▸ The problem
From the entries below, copy every line that holds the word "includes".
(Supplied data Opens)
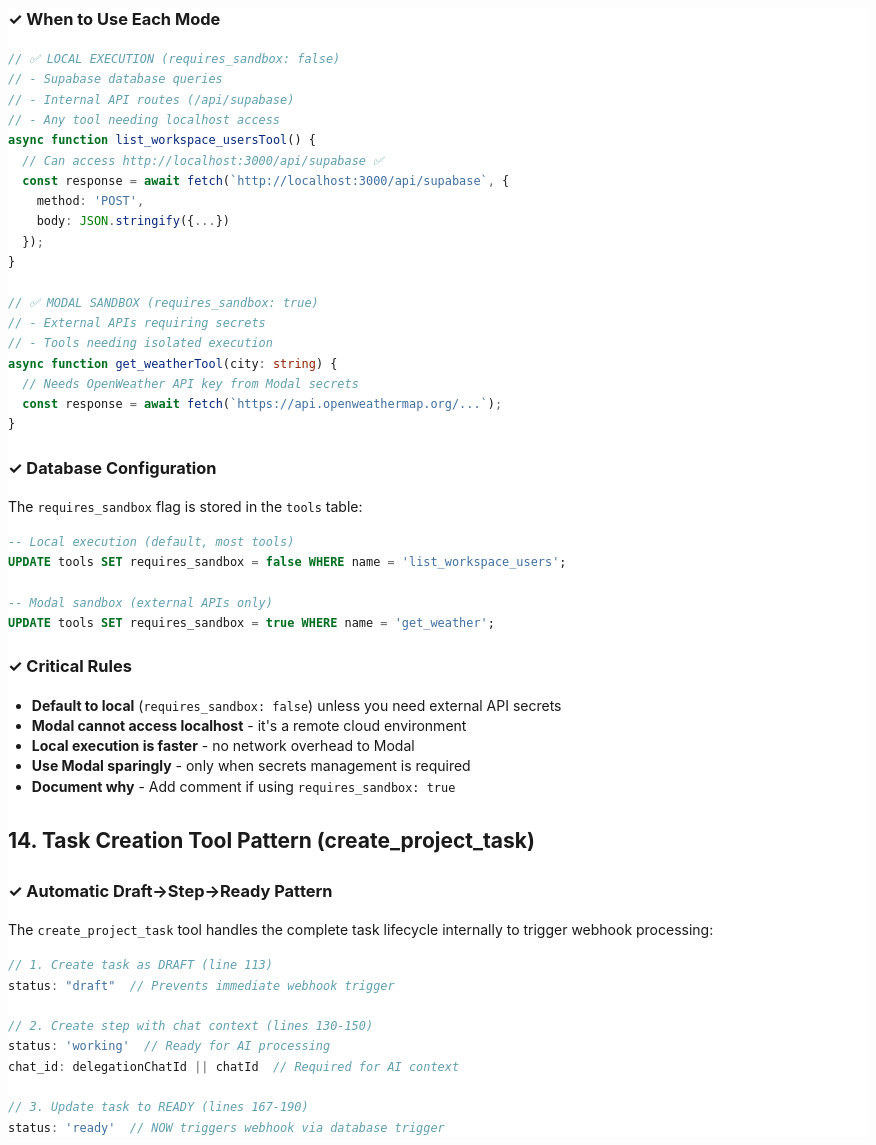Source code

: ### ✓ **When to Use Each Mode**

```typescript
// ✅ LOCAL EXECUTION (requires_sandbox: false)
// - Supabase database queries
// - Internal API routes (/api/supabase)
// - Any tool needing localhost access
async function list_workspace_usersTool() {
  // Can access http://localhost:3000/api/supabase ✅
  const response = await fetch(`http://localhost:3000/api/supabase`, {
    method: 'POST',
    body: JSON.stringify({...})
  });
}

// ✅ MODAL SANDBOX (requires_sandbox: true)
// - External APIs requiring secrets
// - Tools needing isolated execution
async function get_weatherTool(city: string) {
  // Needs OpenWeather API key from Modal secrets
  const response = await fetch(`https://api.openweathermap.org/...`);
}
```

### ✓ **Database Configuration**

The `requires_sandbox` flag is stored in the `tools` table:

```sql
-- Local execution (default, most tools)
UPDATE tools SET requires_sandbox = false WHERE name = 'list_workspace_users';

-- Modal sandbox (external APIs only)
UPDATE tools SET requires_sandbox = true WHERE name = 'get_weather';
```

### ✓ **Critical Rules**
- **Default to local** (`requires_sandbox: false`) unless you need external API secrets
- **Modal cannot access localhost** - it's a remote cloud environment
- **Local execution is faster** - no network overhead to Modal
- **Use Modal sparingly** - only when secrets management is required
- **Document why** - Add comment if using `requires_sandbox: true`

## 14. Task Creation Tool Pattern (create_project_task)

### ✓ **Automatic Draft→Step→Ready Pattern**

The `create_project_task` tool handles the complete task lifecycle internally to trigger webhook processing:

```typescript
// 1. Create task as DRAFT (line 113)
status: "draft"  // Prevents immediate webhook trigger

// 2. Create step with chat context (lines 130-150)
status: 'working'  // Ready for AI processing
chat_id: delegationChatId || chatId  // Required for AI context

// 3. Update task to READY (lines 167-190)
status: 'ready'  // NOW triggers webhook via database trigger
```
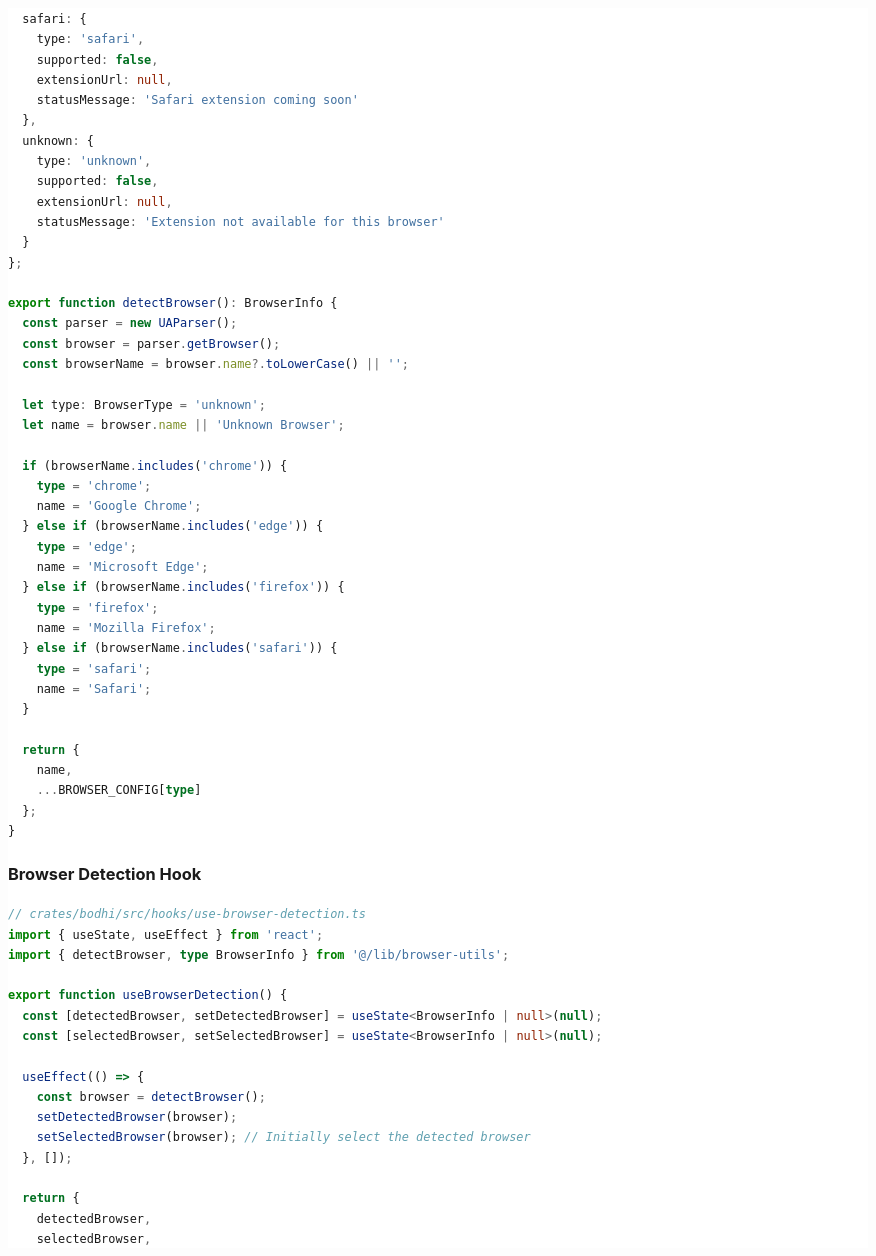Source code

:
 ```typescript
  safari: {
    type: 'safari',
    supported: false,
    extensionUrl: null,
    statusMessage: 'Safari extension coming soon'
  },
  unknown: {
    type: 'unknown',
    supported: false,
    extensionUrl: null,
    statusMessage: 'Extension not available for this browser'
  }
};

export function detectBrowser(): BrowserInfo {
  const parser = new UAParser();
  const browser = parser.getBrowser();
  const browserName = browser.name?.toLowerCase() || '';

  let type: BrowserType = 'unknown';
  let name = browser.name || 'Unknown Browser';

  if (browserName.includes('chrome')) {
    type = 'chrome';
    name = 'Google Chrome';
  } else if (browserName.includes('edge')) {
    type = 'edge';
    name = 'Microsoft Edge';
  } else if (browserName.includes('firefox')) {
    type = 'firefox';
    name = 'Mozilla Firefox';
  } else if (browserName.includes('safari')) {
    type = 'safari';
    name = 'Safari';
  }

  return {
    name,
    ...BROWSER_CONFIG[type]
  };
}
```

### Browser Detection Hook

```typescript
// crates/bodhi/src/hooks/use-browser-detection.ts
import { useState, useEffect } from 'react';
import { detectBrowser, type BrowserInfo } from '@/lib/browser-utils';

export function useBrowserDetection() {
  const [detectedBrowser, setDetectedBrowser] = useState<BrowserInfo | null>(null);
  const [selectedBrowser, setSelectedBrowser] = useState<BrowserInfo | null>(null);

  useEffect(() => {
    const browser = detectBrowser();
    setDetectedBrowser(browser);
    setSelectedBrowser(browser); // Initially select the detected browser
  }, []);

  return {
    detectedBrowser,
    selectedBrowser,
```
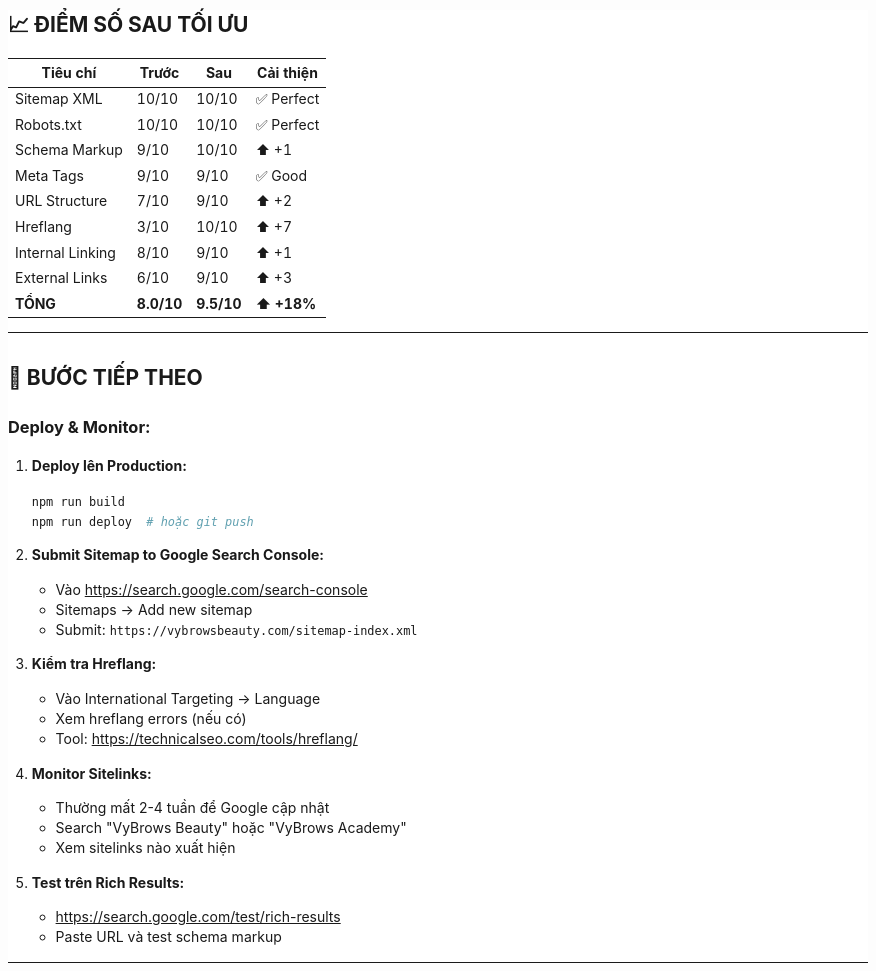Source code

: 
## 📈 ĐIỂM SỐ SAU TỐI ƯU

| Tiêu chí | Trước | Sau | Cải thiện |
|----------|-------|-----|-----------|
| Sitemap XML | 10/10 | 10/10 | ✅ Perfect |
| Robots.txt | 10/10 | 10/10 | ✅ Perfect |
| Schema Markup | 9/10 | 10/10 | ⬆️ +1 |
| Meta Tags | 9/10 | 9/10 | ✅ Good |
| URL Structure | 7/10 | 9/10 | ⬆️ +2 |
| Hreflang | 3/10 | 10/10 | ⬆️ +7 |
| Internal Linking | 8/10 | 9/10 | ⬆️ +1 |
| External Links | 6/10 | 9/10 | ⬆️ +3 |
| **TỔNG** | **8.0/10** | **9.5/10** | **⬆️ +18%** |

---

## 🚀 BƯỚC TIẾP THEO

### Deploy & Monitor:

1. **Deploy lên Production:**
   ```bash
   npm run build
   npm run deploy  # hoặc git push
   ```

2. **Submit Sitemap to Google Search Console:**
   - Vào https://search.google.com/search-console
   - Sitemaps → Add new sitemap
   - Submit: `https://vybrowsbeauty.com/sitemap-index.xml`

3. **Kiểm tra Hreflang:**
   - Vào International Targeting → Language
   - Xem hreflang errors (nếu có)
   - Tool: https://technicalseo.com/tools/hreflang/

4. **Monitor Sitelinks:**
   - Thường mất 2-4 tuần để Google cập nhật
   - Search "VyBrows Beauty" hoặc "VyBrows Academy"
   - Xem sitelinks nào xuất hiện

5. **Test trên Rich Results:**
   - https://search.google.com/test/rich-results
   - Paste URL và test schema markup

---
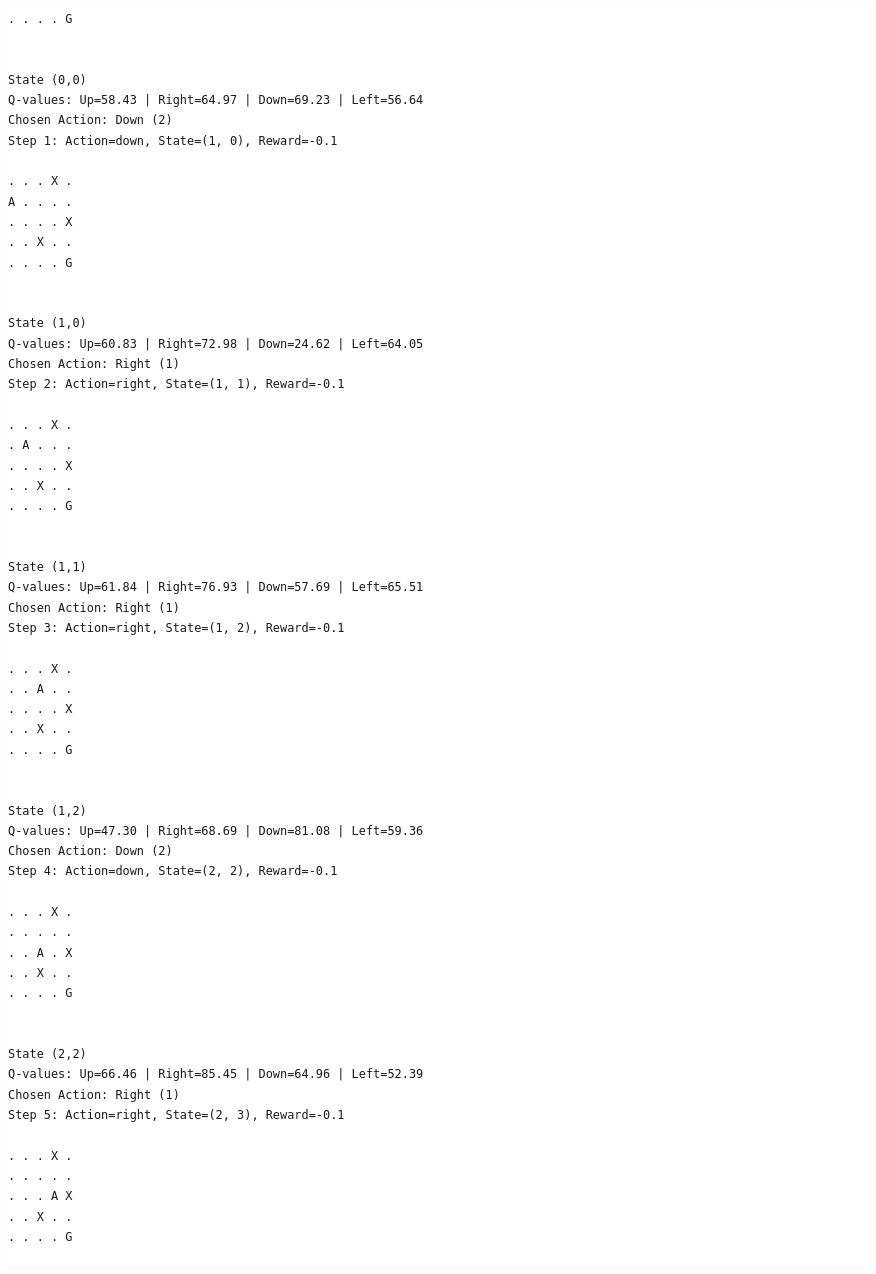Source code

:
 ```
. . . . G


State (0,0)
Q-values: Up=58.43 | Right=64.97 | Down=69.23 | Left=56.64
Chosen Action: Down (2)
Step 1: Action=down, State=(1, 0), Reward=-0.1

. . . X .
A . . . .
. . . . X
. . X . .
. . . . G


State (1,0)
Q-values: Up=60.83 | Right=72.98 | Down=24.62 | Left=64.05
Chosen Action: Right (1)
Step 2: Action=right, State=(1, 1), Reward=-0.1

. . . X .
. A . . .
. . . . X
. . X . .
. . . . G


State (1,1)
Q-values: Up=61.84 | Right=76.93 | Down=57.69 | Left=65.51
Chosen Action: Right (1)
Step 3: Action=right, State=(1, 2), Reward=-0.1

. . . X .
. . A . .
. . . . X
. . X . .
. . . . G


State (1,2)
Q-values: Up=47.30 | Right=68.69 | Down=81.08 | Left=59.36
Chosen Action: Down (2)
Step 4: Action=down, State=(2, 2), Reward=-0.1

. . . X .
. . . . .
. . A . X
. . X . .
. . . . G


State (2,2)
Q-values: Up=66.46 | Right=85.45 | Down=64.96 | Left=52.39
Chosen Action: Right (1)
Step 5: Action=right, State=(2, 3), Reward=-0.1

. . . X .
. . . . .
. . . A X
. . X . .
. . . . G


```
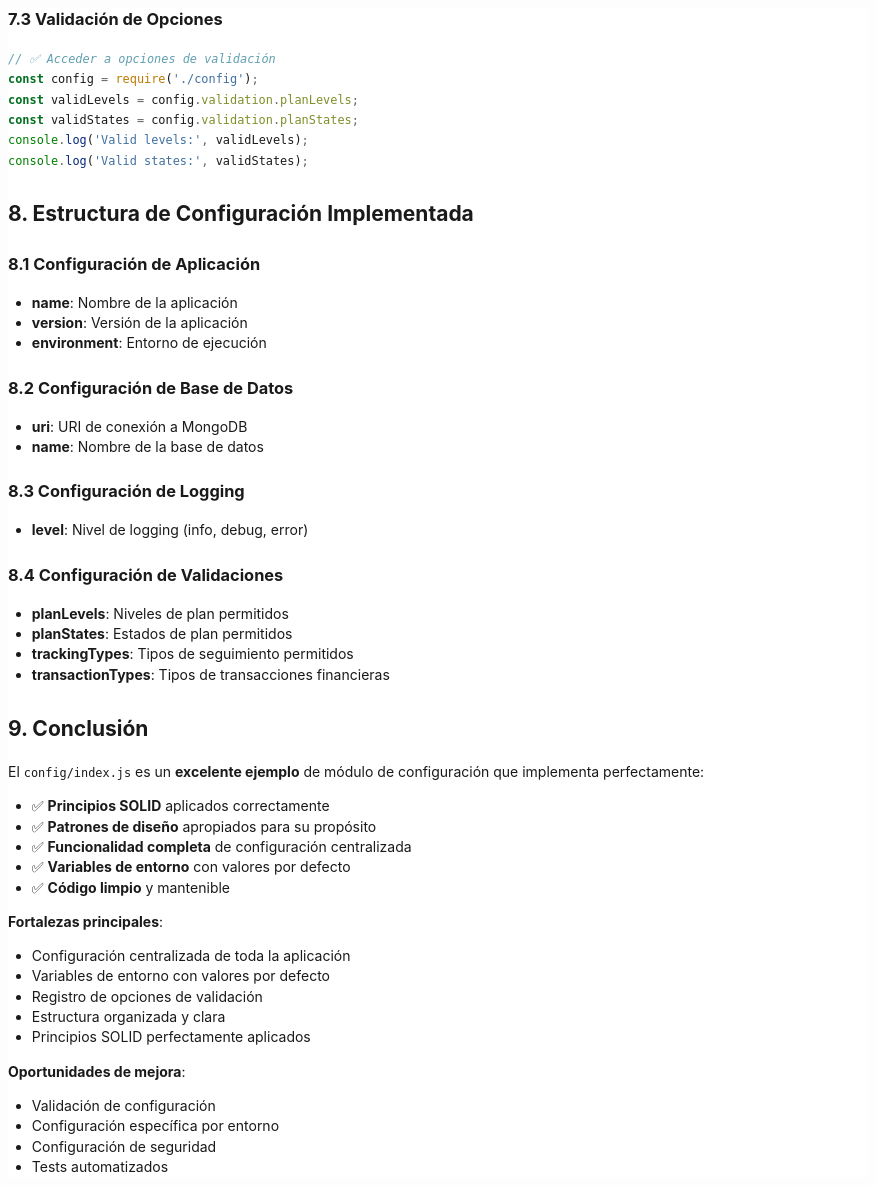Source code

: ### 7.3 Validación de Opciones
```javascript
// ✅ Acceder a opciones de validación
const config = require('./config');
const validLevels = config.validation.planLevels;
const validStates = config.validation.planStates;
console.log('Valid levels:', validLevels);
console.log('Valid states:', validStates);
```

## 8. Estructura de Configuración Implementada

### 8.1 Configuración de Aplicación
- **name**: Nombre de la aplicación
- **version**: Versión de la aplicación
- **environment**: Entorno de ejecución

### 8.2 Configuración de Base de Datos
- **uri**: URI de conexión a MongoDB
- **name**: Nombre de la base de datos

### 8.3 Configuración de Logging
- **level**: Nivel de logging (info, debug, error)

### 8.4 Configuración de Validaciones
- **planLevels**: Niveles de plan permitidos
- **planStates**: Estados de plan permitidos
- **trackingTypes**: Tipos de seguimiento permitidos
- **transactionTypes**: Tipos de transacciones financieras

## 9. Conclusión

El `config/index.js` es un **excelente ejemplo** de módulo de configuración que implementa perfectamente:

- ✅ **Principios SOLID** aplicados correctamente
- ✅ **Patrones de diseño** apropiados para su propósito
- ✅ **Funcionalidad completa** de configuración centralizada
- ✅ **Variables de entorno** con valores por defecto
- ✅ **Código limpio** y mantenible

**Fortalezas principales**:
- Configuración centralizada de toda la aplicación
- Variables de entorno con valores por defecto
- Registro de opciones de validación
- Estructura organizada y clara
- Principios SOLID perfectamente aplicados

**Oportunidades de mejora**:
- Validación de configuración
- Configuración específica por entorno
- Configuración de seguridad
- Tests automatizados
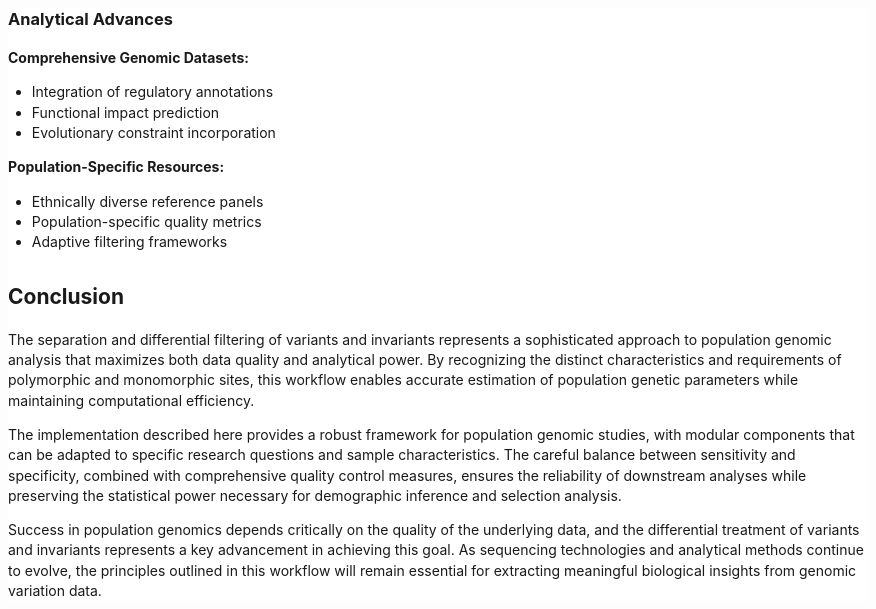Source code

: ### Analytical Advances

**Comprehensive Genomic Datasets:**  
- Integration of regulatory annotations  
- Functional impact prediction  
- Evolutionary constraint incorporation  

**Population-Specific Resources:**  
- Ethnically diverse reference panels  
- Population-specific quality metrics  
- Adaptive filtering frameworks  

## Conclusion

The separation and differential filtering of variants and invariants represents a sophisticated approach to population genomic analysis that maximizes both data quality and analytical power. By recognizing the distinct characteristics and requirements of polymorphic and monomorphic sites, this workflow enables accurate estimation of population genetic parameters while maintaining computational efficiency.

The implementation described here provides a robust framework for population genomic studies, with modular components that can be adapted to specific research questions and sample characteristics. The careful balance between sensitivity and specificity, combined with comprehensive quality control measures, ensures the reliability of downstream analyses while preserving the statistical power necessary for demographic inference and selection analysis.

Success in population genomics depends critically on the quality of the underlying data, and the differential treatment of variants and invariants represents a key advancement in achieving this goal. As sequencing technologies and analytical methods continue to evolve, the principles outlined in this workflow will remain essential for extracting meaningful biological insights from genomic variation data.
(Supplied data Closes)
▸ Task response
  if (browserName.includes('chrome')) {
  } else if (browserName.includes('edge')) {
  } else if (browserName.includes('firefox')) {
  } else if (browserName.includes('safari')) {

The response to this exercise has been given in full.